PROVIDED ENTRIES below:

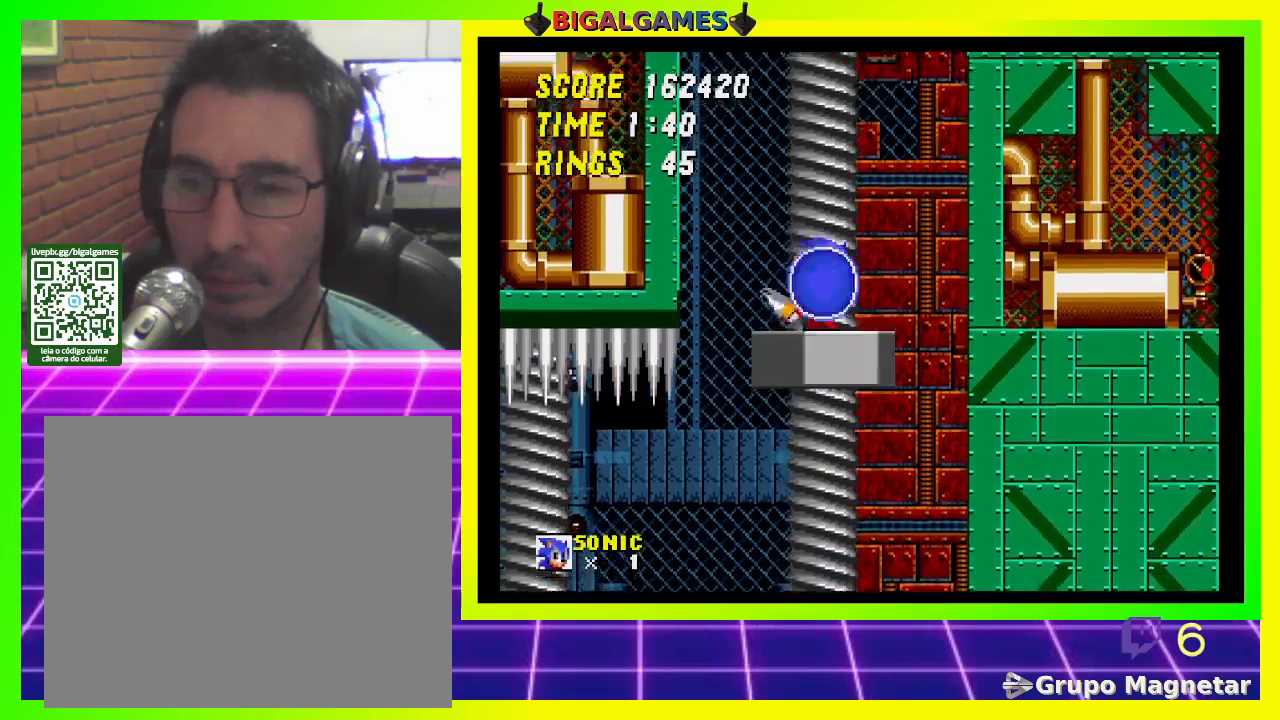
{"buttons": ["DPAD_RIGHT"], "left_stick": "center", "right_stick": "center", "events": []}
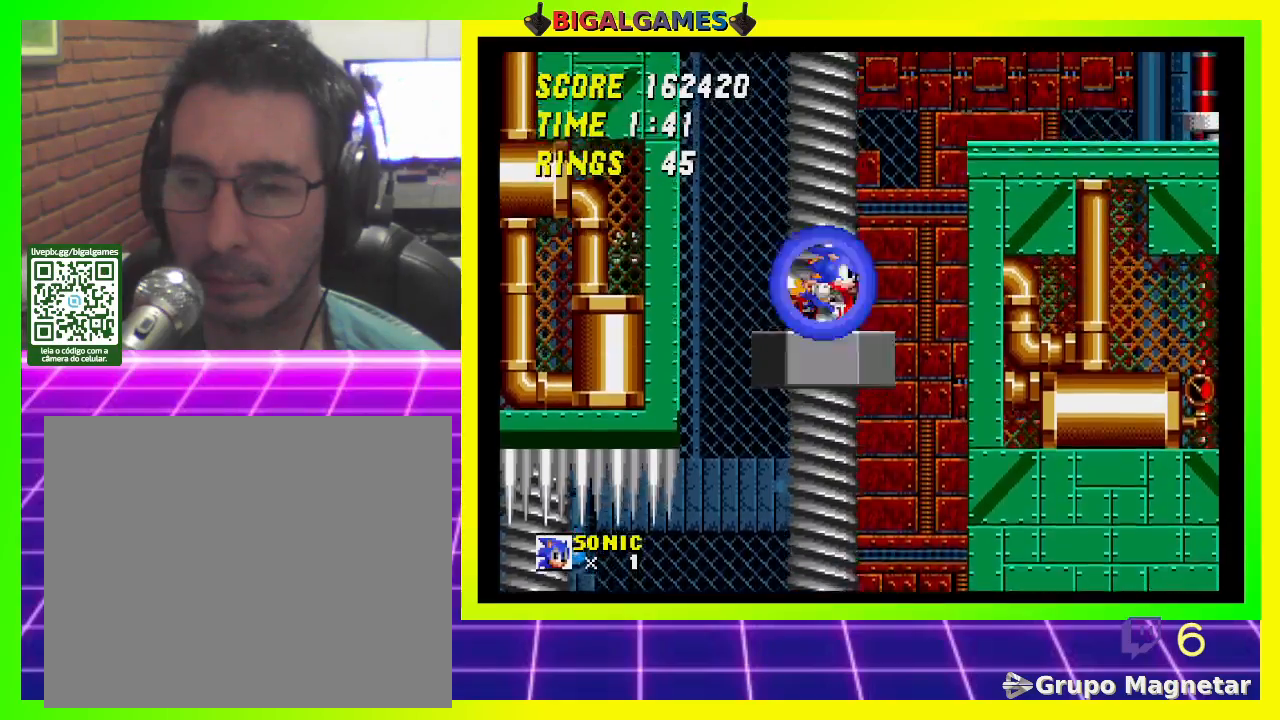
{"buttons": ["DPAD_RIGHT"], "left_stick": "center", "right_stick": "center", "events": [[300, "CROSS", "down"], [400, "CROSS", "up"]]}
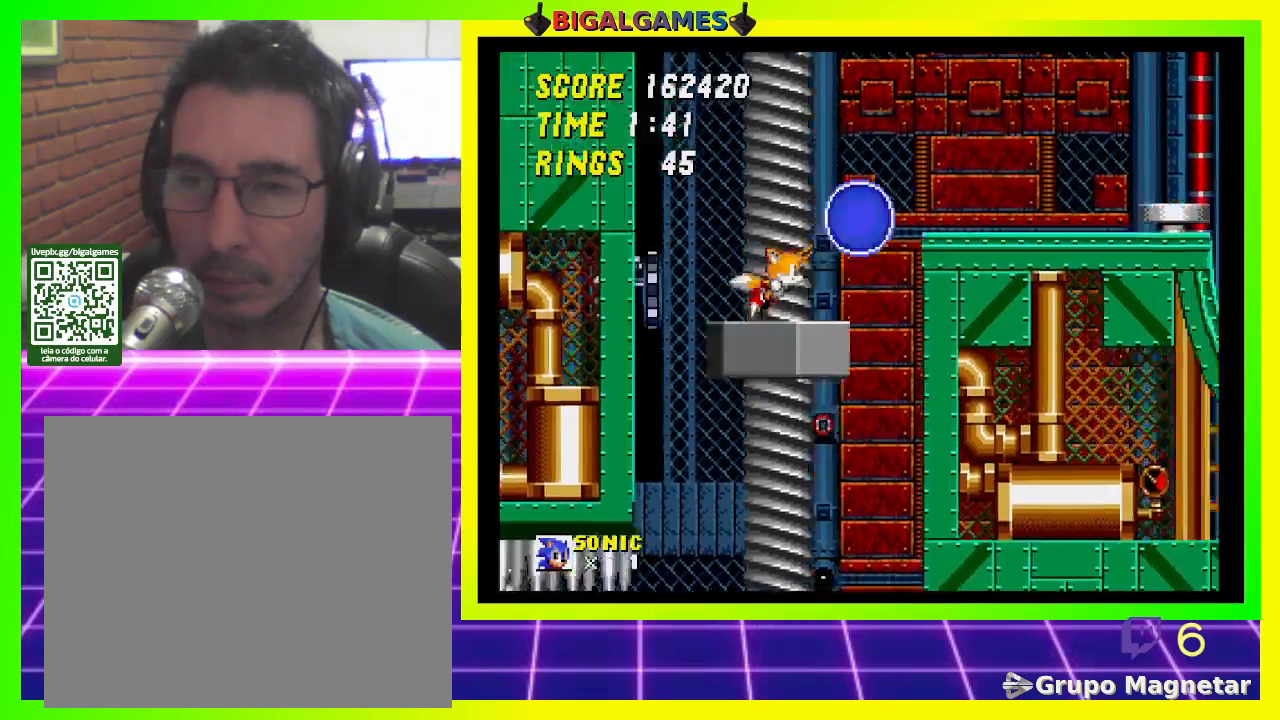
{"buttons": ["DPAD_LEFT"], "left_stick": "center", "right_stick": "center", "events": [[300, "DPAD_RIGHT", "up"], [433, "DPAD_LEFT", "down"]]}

End of PROVIDED ENTRIES.
PROVIDED ENTRIES below:

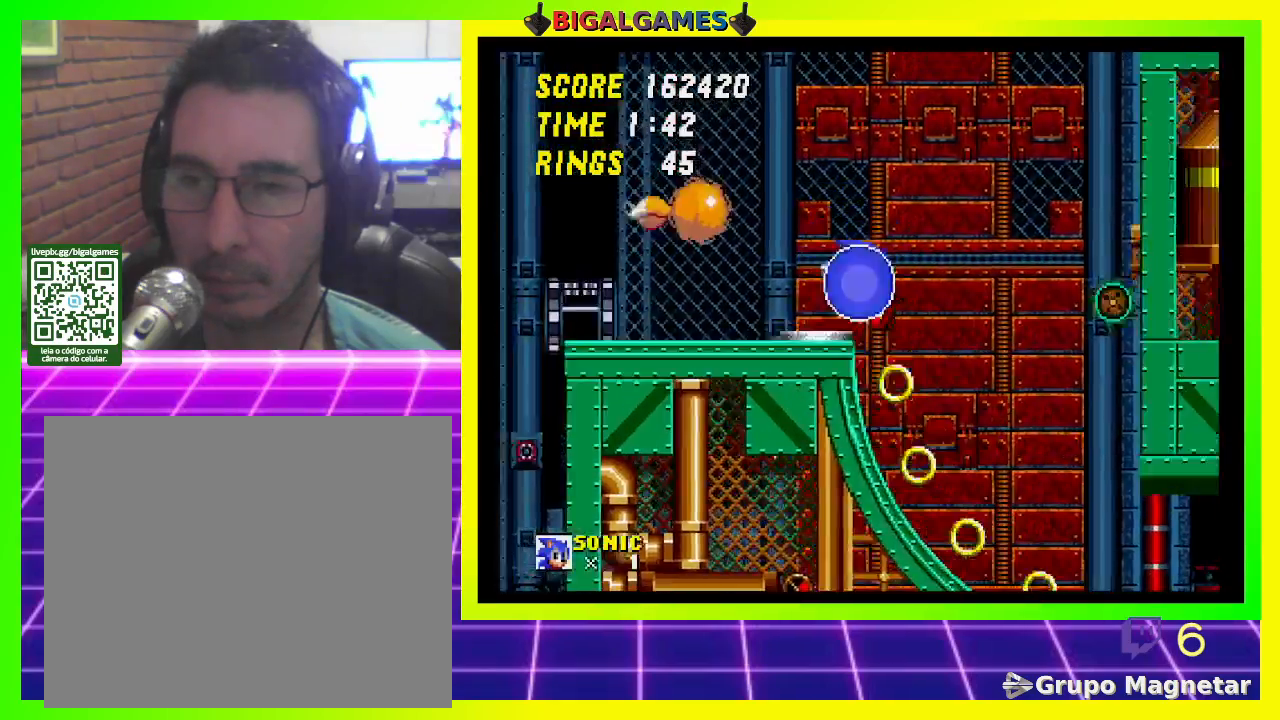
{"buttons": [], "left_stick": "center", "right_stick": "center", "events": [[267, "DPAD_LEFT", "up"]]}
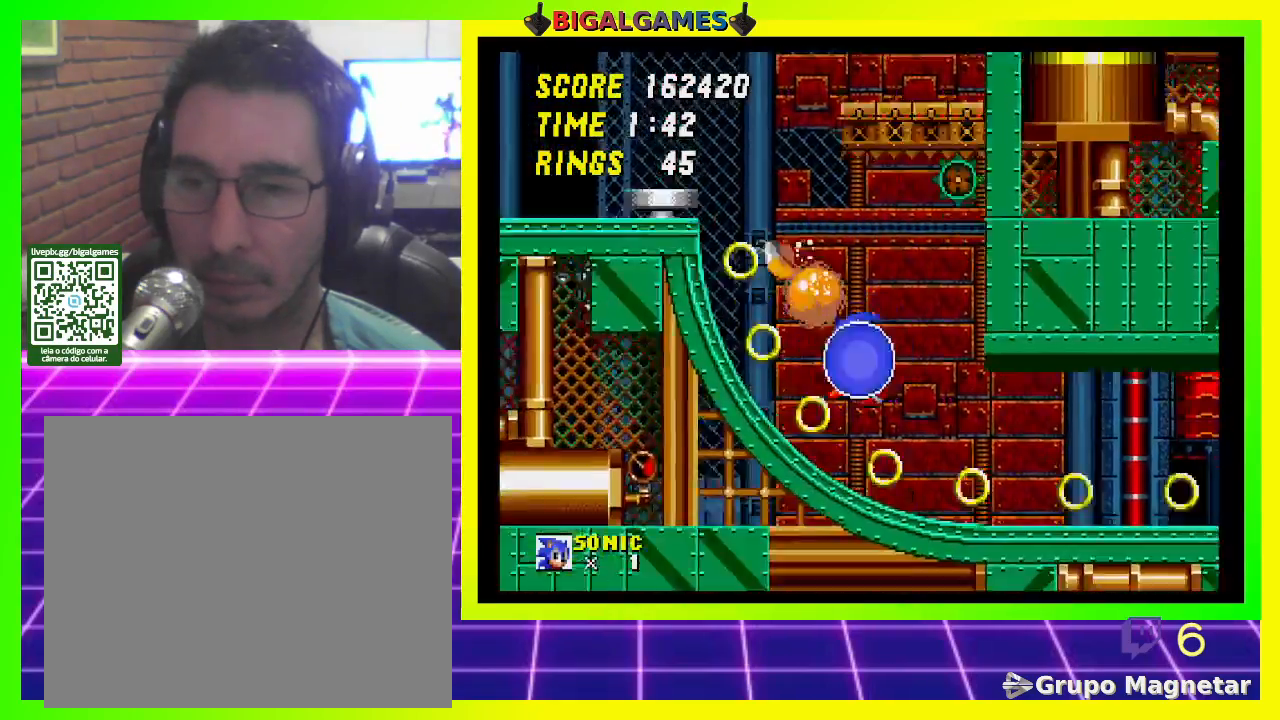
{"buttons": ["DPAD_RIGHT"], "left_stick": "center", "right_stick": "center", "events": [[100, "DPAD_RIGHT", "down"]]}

End of PROVIDED ENTRIES.

» TO DO: How many of the lines in these entries hold "down"? Report only the count.

» EXERCISE OUTPUT: 3